You have your facts and you have some new tips to try.  Now it’s up to you to conquer the hydration challenge!

©Adrienne Hatch, MS, RD, LD/N


U.S. Department of Agriculture and U.S. Department of Health and Human Services.  Dietary Guidelines for Americans, 2010.  7th Edition, Washington DC:  U.S. Government Printing Office, December 2010.

Food and Nutrition Board, Institute of Medicine, National Academies.  Dietary reference intakes (DRIs): Recommended dietary allowances and adequate intakes, total water and macronutrients.  Available at:  http://iom.edu/Activities/Nutrition/SummaryDRIs/~/media/Files/Activity%20Files/Nutrition/DRIs/RDA%20and%20AIs_Vitamin%20and%20Elements.pdf.  Accessed September 10, 2013.

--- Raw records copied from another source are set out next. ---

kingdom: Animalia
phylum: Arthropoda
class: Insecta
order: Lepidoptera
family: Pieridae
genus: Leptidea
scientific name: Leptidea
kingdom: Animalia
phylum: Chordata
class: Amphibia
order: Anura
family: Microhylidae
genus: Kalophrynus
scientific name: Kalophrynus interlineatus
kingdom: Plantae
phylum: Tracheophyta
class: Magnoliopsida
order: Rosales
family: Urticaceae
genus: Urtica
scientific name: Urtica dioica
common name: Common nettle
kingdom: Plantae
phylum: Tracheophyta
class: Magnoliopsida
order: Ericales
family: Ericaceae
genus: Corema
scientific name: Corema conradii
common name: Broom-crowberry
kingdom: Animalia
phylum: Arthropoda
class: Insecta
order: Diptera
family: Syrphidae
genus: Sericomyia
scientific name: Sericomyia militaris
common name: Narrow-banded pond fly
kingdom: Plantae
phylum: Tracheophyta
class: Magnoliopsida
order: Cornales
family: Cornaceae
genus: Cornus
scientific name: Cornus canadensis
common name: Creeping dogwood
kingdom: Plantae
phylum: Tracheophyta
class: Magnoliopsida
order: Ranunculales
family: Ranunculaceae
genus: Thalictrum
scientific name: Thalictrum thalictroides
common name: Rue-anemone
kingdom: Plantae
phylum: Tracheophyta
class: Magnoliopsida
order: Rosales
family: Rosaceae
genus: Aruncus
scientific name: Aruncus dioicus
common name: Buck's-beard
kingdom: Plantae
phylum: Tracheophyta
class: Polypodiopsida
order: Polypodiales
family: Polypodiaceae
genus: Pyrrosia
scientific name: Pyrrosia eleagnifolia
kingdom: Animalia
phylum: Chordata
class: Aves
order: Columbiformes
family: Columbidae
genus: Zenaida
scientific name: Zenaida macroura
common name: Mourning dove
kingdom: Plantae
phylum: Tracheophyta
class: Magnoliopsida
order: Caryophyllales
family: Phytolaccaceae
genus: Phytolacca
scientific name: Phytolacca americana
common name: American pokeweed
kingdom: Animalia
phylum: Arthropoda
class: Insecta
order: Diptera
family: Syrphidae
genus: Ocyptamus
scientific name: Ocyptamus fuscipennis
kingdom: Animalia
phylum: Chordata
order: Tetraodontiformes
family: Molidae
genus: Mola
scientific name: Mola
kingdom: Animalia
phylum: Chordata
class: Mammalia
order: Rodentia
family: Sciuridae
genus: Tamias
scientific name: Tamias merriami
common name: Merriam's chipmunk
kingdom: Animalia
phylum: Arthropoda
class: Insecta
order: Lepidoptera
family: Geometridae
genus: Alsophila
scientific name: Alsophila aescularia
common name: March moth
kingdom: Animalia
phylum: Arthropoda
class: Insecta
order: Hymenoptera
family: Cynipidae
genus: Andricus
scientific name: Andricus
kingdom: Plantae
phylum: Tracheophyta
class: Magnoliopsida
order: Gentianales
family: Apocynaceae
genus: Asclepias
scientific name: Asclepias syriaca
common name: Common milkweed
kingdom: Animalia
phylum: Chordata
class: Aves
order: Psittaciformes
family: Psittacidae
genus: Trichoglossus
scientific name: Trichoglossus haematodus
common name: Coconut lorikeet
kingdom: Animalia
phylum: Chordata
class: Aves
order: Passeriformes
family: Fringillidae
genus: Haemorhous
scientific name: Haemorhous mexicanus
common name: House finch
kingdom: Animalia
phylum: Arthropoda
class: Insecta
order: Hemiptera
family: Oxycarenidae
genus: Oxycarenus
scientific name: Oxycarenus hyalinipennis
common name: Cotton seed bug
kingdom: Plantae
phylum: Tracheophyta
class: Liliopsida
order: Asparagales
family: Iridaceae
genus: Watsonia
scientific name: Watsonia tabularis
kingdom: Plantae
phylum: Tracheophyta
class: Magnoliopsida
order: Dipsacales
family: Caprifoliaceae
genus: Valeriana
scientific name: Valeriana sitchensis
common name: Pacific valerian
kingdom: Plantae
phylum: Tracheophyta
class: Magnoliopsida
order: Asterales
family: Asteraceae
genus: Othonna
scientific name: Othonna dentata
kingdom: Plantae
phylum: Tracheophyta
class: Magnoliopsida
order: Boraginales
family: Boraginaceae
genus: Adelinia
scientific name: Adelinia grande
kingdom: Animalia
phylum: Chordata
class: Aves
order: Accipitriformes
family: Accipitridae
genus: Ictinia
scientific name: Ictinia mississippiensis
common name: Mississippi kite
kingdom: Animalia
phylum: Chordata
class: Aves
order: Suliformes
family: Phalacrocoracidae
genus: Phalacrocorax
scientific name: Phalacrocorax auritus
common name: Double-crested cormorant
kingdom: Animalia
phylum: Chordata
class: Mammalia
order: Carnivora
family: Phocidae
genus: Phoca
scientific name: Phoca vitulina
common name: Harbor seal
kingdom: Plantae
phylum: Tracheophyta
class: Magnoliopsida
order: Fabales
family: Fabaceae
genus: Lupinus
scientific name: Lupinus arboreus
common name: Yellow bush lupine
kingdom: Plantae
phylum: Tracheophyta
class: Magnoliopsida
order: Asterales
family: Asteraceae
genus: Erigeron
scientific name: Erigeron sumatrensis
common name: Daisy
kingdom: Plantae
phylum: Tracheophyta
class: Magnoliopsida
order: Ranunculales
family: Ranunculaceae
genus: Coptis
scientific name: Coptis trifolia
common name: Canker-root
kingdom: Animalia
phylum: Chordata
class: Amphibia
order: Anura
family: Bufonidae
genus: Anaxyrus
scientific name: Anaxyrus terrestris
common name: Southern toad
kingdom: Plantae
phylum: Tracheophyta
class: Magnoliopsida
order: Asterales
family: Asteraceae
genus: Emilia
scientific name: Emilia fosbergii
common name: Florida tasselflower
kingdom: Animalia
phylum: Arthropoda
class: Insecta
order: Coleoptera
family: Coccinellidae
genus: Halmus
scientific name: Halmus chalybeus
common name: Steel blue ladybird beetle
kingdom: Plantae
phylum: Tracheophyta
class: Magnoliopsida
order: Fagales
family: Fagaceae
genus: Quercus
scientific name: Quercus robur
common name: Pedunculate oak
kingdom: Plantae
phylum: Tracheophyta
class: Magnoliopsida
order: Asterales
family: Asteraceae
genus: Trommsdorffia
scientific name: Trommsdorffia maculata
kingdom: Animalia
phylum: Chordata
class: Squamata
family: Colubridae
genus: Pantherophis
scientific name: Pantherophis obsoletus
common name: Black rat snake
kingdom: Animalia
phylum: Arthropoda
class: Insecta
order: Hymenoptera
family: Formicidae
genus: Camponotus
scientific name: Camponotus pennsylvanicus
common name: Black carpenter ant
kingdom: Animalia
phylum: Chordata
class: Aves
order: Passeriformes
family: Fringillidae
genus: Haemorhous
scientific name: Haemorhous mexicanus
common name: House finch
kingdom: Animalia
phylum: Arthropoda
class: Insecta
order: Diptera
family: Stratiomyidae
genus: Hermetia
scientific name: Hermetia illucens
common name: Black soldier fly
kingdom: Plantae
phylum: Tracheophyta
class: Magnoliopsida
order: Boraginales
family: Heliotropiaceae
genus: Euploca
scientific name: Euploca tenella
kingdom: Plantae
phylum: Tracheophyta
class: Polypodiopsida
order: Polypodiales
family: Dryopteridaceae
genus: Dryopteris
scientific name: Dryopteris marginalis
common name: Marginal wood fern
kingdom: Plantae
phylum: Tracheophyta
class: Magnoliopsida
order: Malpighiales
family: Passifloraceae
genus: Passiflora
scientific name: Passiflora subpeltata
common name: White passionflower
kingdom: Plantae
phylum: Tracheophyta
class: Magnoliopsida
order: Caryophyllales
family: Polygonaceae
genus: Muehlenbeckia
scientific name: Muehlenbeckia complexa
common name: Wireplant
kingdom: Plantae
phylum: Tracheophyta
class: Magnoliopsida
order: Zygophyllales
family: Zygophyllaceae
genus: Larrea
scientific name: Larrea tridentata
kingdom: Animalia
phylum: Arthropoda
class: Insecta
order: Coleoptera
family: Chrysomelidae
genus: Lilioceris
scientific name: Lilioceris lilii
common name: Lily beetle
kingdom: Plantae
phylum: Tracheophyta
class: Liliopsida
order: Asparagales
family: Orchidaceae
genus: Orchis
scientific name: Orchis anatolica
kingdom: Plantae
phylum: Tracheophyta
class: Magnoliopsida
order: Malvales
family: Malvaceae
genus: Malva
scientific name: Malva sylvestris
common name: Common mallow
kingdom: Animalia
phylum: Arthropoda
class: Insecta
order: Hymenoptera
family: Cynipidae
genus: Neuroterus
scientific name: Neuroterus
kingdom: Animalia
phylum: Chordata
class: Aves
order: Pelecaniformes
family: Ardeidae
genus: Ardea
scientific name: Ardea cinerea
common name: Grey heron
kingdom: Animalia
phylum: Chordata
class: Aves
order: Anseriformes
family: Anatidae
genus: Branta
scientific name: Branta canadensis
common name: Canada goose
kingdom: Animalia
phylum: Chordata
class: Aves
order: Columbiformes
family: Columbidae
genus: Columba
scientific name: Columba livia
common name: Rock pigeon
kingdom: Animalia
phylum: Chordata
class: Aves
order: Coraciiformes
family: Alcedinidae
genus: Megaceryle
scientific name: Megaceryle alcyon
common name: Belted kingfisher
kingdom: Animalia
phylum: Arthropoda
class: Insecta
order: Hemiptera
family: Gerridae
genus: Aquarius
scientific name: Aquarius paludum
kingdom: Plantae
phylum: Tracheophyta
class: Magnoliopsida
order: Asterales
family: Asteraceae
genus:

Cleveland Clinic.  Avoiding dehydration, proper hydration.  Available at:  http://my.clevelandclinic.org/disorders/dehydration/hic_avoiding_dehydration.aspx.  Accessed September 10, 2013.

Goodman AB, Blanck HM, Sherry B, Park S, Nebeling L, Yaroch AL.  Behaviors and attitudes associated with low drinking water intake among US adults, food attitudes and behaviors survey, 2007.  Preventing Chronic Disease 2013;10:120248.

Park S, Blanck HM, Sherry B, Brener N, O’Toole T.  Factors associated with low water intake among US high school students – national youth physical activity and nutrition study, 2010.  Journal of the Academy of Nutrition and Dietetics 2012;112(9):1421-1427.